At the end of June, all drafted players are required to attend the rookie symposium. This event last four or five says and deals with some of the same things that the orientation deals with, including how to be and act like a professional. Many current and former players will speak at the symposium and relate to the rookies the experiences they went through as rookies. Some have of sad stories to tell, as the rookie experience isn’t always a pleasant one.
Beginning in late May or early June, clubs will begin to have OTAs (organized team activities). A team can have as many as 12 of these sessions and they are much like minicamp practices. A practice can last about 90 minutes to almost two hours in length. During the practices, there are individual periods where each positon group goes through drills designed to teach certain techniques. There is also installation periods where the offensive and defensive plays are installed and team periods when the offense goes against the defense. These are highly intense periods but there are supposed to be non-contact. Players wear helmets but no shoulder pads, so the chance of injury is strong if there was any contact.
It is during these practices that rookies are catching up to the veterans so to speak in learning the offensive and defensive schemes.

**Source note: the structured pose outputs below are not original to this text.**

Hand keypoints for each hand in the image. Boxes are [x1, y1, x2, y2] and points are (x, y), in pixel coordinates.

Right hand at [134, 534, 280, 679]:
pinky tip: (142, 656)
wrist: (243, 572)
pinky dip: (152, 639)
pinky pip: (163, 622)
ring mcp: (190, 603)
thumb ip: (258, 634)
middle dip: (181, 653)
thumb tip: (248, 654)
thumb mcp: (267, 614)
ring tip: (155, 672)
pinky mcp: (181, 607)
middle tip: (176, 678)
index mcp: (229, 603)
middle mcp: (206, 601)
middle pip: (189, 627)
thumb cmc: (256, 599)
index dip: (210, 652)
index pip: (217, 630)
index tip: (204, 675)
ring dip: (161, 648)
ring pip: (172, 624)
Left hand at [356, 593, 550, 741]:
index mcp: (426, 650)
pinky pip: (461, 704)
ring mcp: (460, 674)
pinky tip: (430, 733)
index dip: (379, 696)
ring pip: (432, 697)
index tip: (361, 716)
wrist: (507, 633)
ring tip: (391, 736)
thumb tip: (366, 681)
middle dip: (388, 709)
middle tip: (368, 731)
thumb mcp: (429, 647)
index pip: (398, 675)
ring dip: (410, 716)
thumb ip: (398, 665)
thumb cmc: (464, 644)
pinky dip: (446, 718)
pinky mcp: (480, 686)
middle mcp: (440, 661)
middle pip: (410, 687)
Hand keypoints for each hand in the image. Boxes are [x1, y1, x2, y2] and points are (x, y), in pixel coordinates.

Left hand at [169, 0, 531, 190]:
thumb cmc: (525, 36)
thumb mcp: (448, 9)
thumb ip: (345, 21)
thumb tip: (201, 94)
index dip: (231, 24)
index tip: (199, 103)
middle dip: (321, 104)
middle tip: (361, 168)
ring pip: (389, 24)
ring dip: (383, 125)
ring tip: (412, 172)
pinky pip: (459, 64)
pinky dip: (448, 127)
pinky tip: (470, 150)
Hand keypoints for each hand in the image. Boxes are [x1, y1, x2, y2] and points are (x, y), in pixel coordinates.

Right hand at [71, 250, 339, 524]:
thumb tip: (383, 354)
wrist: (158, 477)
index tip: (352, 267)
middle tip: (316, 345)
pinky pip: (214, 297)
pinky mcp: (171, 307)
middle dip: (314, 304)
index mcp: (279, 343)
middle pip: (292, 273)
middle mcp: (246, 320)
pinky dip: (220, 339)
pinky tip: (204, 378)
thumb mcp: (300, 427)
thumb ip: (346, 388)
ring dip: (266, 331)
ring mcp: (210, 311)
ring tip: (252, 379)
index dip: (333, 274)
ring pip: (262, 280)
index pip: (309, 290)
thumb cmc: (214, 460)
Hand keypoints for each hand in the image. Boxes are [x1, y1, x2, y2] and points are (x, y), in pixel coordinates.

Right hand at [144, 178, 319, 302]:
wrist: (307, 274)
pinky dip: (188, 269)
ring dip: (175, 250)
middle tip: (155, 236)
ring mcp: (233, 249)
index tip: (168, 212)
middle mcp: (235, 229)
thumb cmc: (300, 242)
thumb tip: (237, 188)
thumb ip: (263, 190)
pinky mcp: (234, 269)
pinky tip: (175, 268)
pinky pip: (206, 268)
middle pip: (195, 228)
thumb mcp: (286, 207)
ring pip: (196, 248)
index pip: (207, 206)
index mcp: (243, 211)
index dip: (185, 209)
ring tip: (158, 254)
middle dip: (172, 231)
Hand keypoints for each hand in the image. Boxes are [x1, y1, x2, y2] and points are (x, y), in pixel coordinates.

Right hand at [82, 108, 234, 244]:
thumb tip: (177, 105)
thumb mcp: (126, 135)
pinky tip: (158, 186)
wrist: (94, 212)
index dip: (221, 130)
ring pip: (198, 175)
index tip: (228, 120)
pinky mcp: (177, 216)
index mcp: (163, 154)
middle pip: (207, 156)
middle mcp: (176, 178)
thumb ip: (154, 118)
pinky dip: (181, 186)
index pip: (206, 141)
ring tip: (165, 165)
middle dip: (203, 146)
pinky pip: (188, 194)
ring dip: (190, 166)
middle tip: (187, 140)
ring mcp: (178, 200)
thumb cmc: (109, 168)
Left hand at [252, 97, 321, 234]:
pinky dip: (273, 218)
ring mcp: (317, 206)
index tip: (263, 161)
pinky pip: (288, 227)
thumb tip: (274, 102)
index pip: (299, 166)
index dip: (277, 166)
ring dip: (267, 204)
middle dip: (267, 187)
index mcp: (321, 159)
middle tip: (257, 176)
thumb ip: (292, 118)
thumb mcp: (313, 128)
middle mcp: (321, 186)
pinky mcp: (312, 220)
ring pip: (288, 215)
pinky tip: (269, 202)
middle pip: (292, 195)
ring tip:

The rookies who are able to learn and retain the best are the ones that get on the field the earliest. There is one thing certain about NFL coaches. They play the players they trust and they trust the players who don’t make mental mistakes. If a rookie doesn’t know or understand the system, he better stay after practice and try and learn it. Failure to learn and understand the scheme is a sure way to getting cut. Rare physical talent can buy a player some time, but NFL coaches are not known for their patience. A player's job is to know and understand what is going on.
Rookies and veterans usually have about four weeks “off” between the end of the offseason program and the beginning of training camp. Rest assured, they aren’t really off. Though they aren’t using the clubs facilities to train, they better find a way to stay in football condition as once camp opens. The coaches don’t wait for players not in top condition.